Segunda tendência, «sagacidade filosófica»: Oruka identificou indivíduos nas comunidades (os sábios) que, mesmo sem formação académica, pensavam de forma crítica e racional. Diferente da etnofilosofia, aqui o «indivíduo sábio» questiona as tradições da sua própria cultura, demonstrando a existência de um pensamento rigoroso fora do ambiente universitário.
Terceira tendência, «filosofia ideológico-nacionalista»: surgiu com os líderes que lutaram pela independência de África (como Kwame Nkrumah e Julius Nyerere). O objectivo principal é a criação de uma ‹nova ideologia política e social› que fundamente a libertação do continente contra o colonialismo.
Quarta tendência, «filosofia profissional»: é a filosofia produzida por africanos com formação académica, geralmente adoptando métodos universais (lógica, análise, etc.). Esta vertente defende que a filosofia deve ser ‹universal e baseada na razão›, independentemente das particularidades culturais.
Quinta tendência, «filosofia literária ou artística»: adicionada mais tarde, reconhece que grandes escritores (como Chinua Achebe ou Wole Soyinka) transmitem visões de mundo profundas através de seus livros. O foco é a literatura como veículo para questionar a realidade, a moralidade e a política.
E sexta tendência, «filosofia hermenêutica»: foca-se na interpretação filosófica para compreender textos e realidades. Analisa a linguagem e os símbolos africanos para extrair o seu sentido profundo, procurando ‹conciliar a tradição com os desafios da modernidade›.
Oruka queria mostrar que a filosofia africana não é uma coisa só. Ela vai desde a sabedoria dos mais velhos na aldeia até os debates académicos mais complexos e a luta política por liberdade.
A questão é: como aplicar em Angola, especialmente na filosofia angolana?
Para aplicar as tendências de Oruka na prática em Angola hoje, precisamos tirar a filosofia dos livros e levá-la para as ruas, redes sociais e instituições.

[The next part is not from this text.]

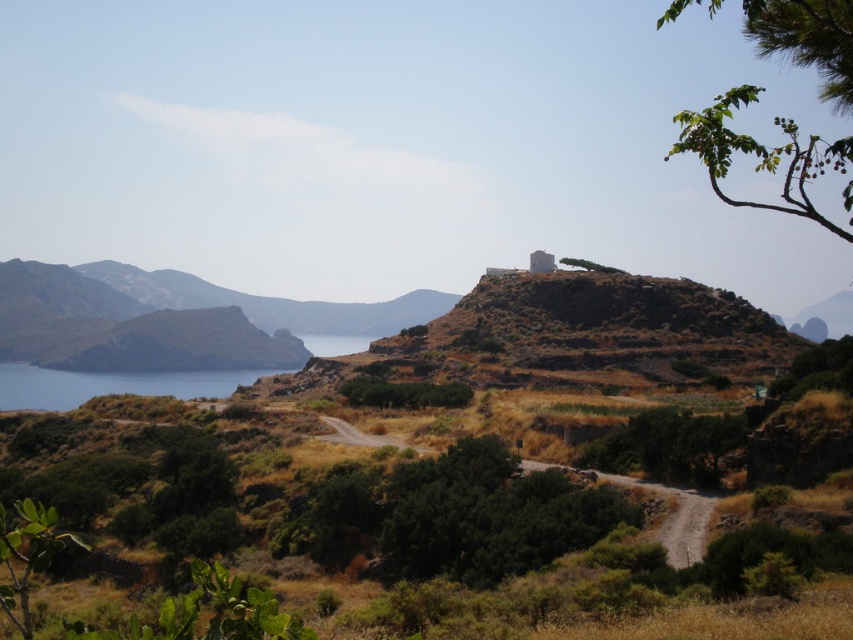
You are an explorer in this landscape and need to determine which object is taller between the green leafy branch at upper right and the blue water at lower left. Based on the scene, can you identify which one is taller?

The green leafy branch at upper right is taller than the blue water at lower left according to the description.

You are an archaeologist examining the landscape. You notice a green leafy branch at upper right. Based on its position, can you estimate where it is located in the image? Please provide coordinates in the format of a point between 0 and 1 in both x and y axes.

The green leafy branch at upper right is located at coordinates approximately at point 0.245 in the x axis and 0.899 in the y axis.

Em vez de apenas ouvir os «mais velhos» como autoridades inquestionáveis, o objectivo seria identificar e dialogar com os sábios críticos das nossas comunidades.
Dever-se-ia criar fóruns ou podcasts onde detentores de conhecimento tradicional (sobas, parteiras, mestres de ofícios) sejam desafiados a explicar a lógica por trás dos costumes, separando o que é apenas «hábito» do que é sabedoria racional que ainda serve para 2026.

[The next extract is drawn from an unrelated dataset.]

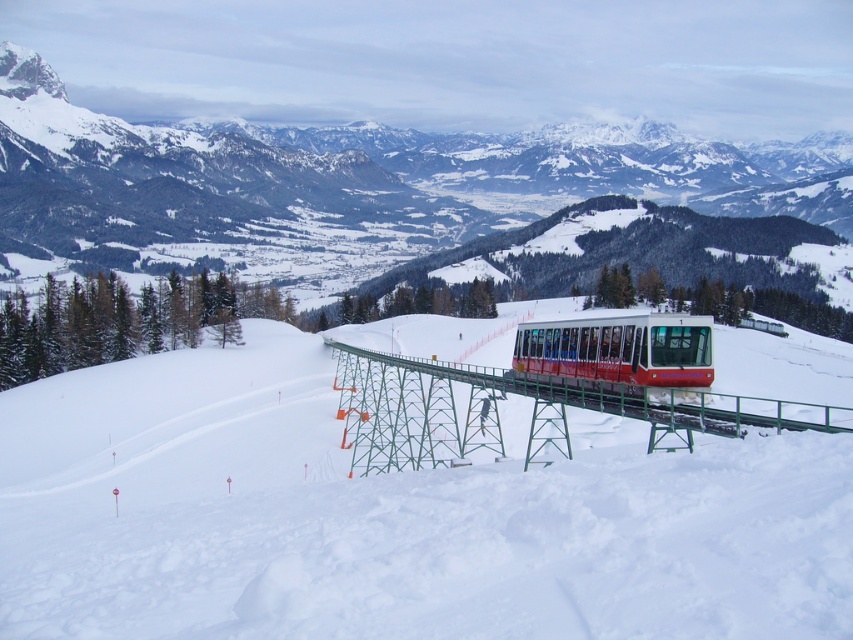
You are a hiker planning to walk from the white snow ski slope at center to the red matte train at center. Given that the distance between them is 43.75 meters, and your walking speed is 1.5 meters per second, how many seconds will it take you to reach the train?

The distance between the white snow ski slope at center and the red matte train at center is 43.75 meters. At a walking speed of 1.5 meters per second, the time required is 43.75 divided by 1.5, which equals approximately 29.17 seconds. Therefore, it will take about 29.17 seconds to reach the train.

You are planning to take a photo of the white snow ski slope at center and the red matte train at center from a distance. Which object will appear wider in the photo?

The white snow ski slope at center will appear wider in the photo since its width surpasses that of the red matte train at center.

Dever-se-ia desenvolver e aplicar modelos de gestão e ética no trabalho que não sejam apenas «cópias» do Ocidente ou da China, mas que integrem valores locais (como a solidariedade comunitária) para resolver problemas de corrupção e desorganização social.
A filosofia académica nas universidades angolanas não deve apenas repetir Kant ou Hegel. Os filósofos profissionais deveriam actuar como consultores de ética e lógica em hospitais, tribunais e empresas.

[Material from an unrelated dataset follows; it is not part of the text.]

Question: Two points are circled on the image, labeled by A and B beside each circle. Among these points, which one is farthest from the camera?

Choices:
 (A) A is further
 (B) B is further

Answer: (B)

Se um hospital tem de decidir quem recebe tratamento em escassez, o filósofo profissional ajudaria a criar critérios justos baseados na realidade local.
Dever-se-ia incentivar que o teatro de rua e o Spoken Word (poesia falada) nas periferias de Luanda e noutras províncias sirvam para criticar a moral actual e projectar o futuro do país. É usar a arte para fazer o povo pensar sobre «quem somos nós agora?».
Angola vive uma mistura de leis modernas e costumes tradicionais, além de uma explosão de novas igrejas. Dever-se-ia interpretar de forma crítica os discursos religiosos e as leis, ou melhor, adaptar o sentido dos símbolos antigos para que eles façam sentido na era digital. Exemplo: «O que esta tradição ou este sermão significa realmente para um jovem angolano desempregado hoje?».
A etnofilosofia muitas vezes diz: «nós, angolanos, somos assim e pronto». Devemos deixar de usar a «cultura» como desculpa para comportamentos negativos (como o nepotismo ou o machismo).
Por conseguinte, aplicar a visão de Oruka aqui significaria analisar a nossa identidade não como algo estático, mas como algo que nós temos o poder de mudar e reconstruir através do debate.